Suara denting piano yang dimainkan Frau sebagai musik
pengiring berhasil meruapkan atmosfer sendu dari manusia-manusia yang
sedemikian tegar dan kuat menahan derita.
Saya selalu membayangkan bahwa Ujian ditulis
dengan keteguhan dan sisa-sisa harapan sebagai upaya untuk tetap tegar
menghadapi gelapnya kehidupan di balik jeruji besi penjara yang pengap. Hidup
di penjara tanpa pernah tahu kapan bisa bebas adalah salah satu bentuk lain
dari vonis kematian. Banyak sekali tahanan politik yang melewati masa remajanya
dengan ketidak-pastian di dalam penjara. Ibu Siti adalah seorang guru yang
ditangkap dan ditahan di Penjara Bukit Duri pada tahun 1965. Kemudian, pada
pertengahan 1971, Ibu Siti — bersama dengan puluhan tahanan lainnya — dikirim
ke Kamp Plantungan, Kendal, Jawa Tengah, dan sempat dipindahkan ke Penjara
Bulu, Semarang, Jawa Tengah, sebelum akhirnya “dibebaskan” pada tahun 1978.
Lagu ini menjadi salah satu penyemangat dan upaya untuk tetap waras bagi para
tahanan politik yang direnggut-paksa kebebasan dan hak-haknya oleh Orde Baru.
Nomor Salam Harapan — karya Ibu Zubaedah
Nungtjik AR dan Ibu Murtiningrum (keduanya adalah tokoh Gerwani [Gerakan Wanita
Indonesia]) yang diaransemen ulang oleh Cholil — berfungsi sebagai doa yang
tulus, semacam niat untuk membesarkan hati yang dipersembahkan kepada
kawan-kawan sesama tahanan politik yang sedang berulang-tahun di Penjara Bukit
Duri. (“Salam harapan padamu kawan: semoga kau tetap sehat sentosa. Bagai
gunung karang di tengah lautan, tetap tegar didera gelombang.”)

(Catatan yang Diekstrak)
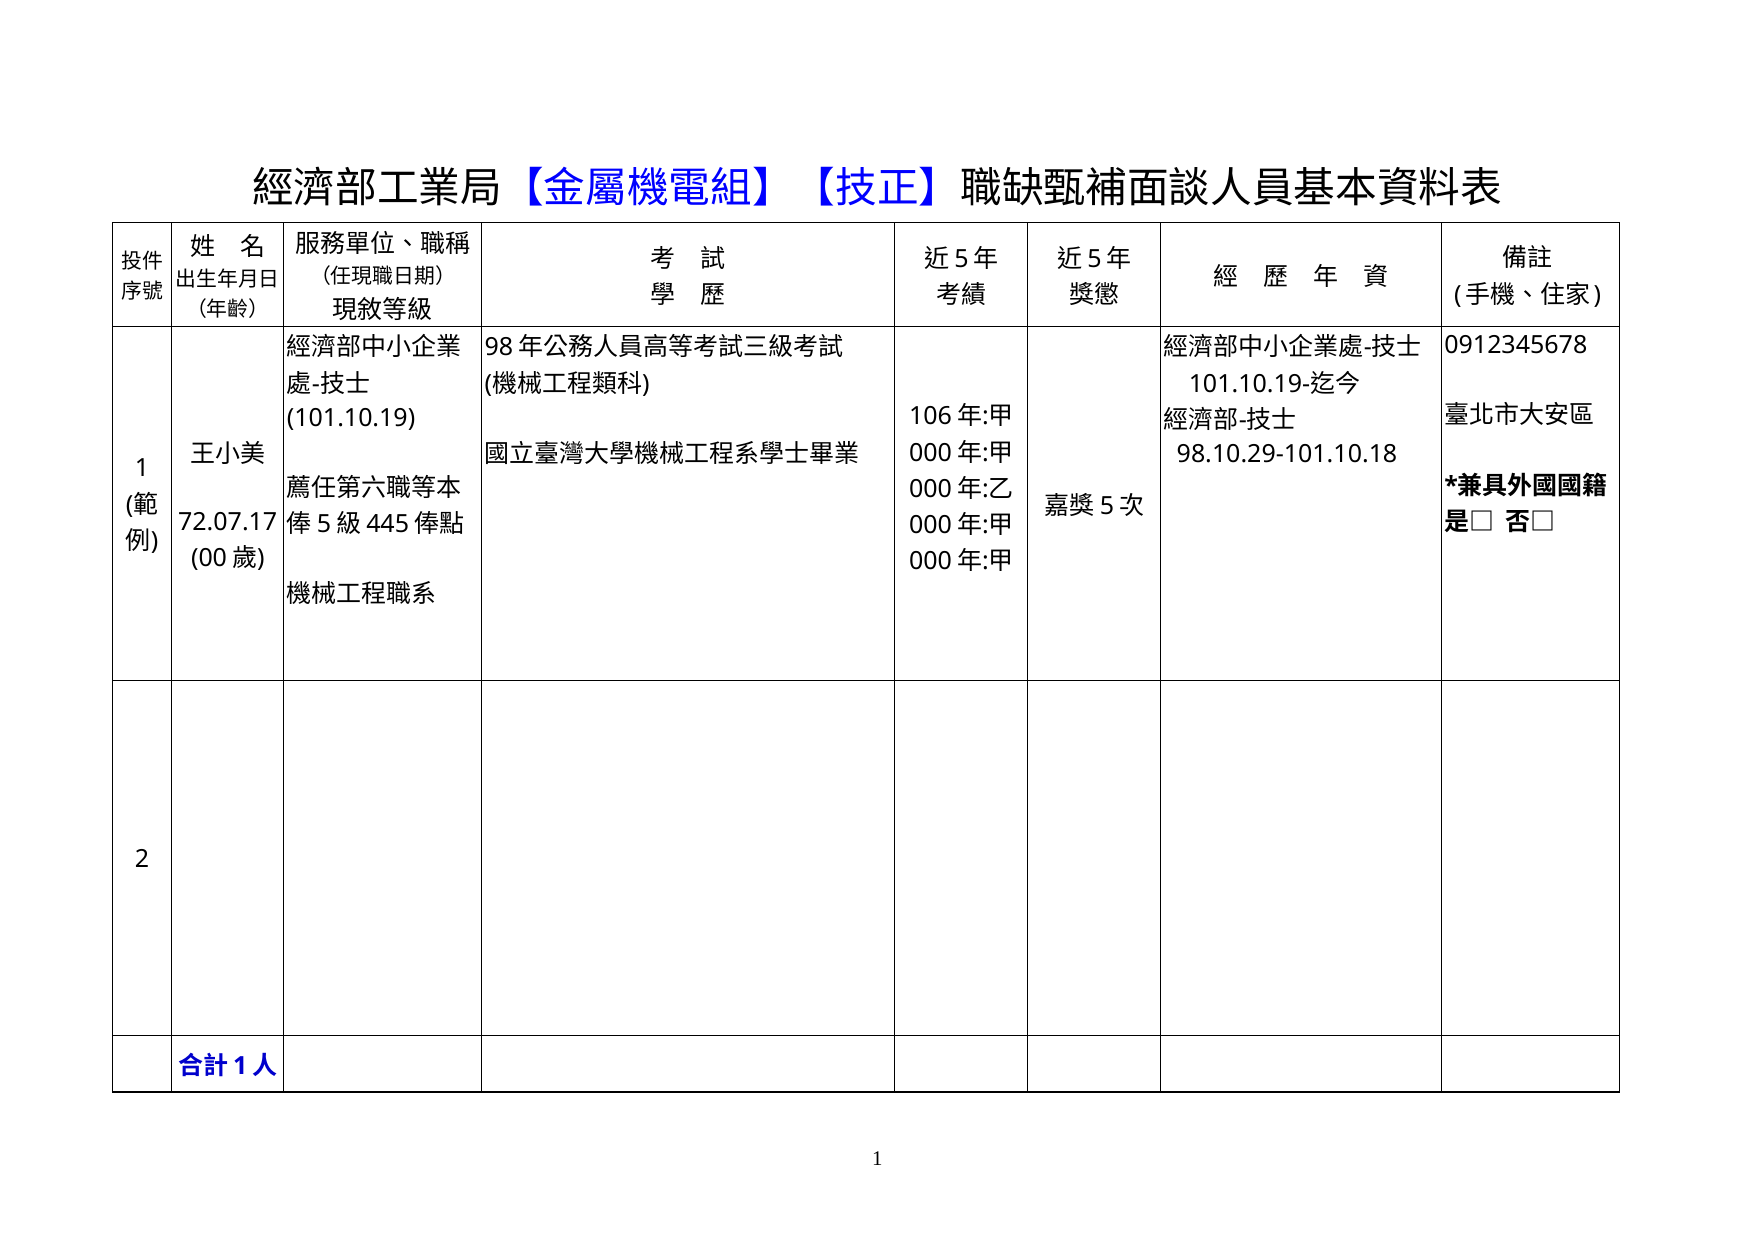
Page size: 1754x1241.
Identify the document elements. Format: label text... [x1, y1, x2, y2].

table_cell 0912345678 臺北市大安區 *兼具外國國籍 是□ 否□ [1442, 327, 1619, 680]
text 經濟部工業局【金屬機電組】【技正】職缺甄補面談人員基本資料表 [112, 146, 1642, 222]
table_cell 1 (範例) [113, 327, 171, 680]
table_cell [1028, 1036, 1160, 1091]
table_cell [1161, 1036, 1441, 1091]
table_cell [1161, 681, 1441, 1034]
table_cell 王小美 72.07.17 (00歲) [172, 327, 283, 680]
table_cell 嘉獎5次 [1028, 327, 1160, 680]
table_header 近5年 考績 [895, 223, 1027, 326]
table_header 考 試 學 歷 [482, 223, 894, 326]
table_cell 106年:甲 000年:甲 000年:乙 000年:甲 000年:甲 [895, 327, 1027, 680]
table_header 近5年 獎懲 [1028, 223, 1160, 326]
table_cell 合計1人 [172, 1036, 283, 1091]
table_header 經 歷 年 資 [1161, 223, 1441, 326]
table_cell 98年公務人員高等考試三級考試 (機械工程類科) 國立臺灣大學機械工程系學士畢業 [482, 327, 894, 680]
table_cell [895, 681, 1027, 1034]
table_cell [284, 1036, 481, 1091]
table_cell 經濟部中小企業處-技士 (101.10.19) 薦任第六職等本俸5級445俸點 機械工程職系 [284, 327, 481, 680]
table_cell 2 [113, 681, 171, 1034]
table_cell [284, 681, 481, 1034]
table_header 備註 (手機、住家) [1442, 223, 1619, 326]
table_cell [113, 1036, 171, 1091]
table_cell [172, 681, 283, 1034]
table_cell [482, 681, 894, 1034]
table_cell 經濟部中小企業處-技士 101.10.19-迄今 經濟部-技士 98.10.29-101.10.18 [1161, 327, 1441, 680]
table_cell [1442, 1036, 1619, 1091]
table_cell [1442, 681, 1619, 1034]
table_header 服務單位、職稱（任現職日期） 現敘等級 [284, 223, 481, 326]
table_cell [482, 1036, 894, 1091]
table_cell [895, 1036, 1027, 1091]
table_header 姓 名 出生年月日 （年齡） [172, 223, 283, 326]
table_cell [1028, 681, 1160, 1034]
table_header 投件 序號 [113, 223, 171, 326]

| DAFTAR TUGAS |
[1] Ringkas paragraf dalam teks tentang lagu tahanan politik yang diawali "Saya selalu membayangkan" menjadi daftar berpoin yang memuat fakta-fakta utamanya.
[2] Teruskan teks tentang lagu-lagu tahanan politik itu, mulai setelah kalimat terakhir yang ditampilkan.

| JAWABAN YANG DIHARAPKAN |
[1]
- Ujian dibayangkan ditulis dengan keteguhan dan sisa-sisa harapan agar tetap tegar menghadapi gelapnya kehidupan di penjara.
- Hidup di penjara tanpa tahu kapan bisa bebas disebut sebagai bentuk lain dari vonis kematian. Banyak tahanan politik melewati masa remaja dalam ketidakpastian di penjara.
- Ibu Siti, seorang guru, ditangkap dan ditahan di Penjara Bukit Duri pada tahun 1965.
- Pada pertengahan 1971, Ibu Siti dikirim bersama puluhan tahanan lain ke Kamp Plantungan, Kendal, Jawa Tengah. Ia sempat dipindahkan ke Penjara Bulu, Semarang, sebelum "dibebaskan" pada tahun 1978.
- Lagu ini menjadi penyemangat sekaligus upaya untuk tetap waras bagi para tahanan politik yang kebebasan dan hak-haknya direnggut paksa oleh Orde Baru.

[2]
Musik hadir sebagai medium kebersamaan dan bentuk lain
dari kebahagiaan di tengah-tengah keterbatasan dan penindasan. Menurut beberapa
artikel yang saya baca, ada tradisi menarik yang selalu dilakukan di dalam
penjara tersebut: setiap ada yang berulang tahun, semua tahanan politik bakal
berdiri berjajar di depan sel penjara yang bersangkutan pada pagi-pagi buta
untuk bersama-sama menyanyikan sebuah lagu sebagai ucapan selamat dan
memberikan sekuntum bunga apa pun yang bisa dipetik dari halaman penjara
sebagai hadiah. Cholil membikin lagu ini tetap sederhana dan bersahaja, namun
tidak menghilangkan ketulusan dan keteguhan yang menjadi karakter para ibu
penyintas tragedi 1965.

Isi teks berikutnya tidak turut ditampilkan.